WORK REQUEST:
Please copy each line of the listing below in which the word "updated" appears.

DATASET RECORDS:
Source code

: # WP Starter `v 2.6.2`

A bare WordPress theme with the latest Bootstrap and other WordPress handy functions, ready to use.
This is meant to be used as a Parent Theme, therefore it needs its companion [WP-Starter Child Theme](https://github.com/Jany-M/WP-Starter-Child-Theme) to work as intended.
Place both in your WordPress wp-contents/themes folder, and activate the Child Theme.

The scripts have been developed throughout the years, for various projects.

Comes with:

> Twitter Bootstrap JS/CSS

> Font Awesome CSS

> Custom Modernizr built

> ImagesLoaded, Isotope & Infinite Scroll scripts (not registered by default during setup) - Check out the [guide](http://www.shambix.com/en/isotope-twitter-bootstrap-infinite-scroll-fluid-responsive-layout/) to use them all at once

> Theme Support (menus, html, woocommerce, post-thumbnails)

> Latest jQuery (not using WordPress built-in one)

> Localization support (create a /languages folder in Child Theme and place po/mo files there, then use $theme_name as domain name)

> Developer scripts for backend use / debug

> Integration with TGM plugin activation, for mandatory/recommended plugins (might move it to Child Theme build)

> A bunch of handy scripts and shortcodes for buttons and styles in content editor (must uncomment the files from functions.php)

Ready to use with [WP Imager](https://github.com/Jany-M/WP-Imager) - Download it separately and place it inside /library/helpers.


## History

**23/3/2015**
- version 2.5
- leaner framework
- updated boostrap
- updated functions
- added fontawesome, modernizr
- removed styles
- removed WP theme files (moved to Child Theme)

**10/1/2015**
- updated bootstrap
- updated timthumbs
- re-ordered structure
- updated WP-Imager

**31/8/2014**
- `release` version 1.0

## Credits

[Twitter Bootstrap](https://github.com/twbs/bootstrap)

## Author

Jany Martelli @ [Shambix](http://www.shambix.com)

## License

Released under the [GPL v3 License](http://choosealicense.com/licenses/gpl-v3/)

---

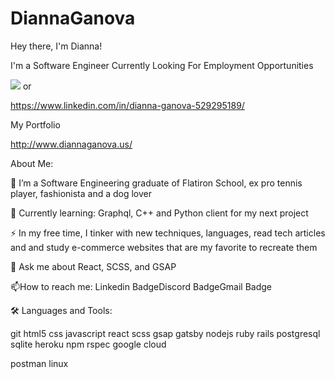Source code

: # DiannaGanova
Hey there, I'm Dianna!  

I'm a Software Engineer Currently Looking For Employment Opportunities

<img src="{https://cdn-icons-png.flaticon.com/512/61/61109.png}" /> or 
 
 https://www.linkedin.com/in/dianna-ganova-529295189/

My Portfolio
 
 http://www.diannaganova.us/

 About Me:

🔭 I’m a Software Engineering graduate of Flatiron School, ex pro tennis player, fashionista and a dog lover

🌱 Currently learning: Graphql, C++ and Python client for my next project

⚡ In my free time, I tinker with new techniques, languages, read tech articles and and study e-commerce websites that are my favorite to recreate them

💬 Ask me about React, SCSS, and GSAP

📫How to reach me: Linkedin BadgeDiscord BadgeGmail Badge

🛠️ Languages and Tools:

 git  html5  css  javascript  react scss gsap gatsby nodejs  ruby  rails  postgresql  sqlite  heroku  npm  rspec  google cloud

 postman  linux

* * *

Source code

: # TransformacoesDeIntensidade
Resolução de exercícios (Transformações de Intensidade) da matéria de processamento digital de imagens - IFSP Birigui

ANSWER:
- updated boostrap
- updated functions
- updated bootstrap
- updated timthumbs
- updated WP-Imager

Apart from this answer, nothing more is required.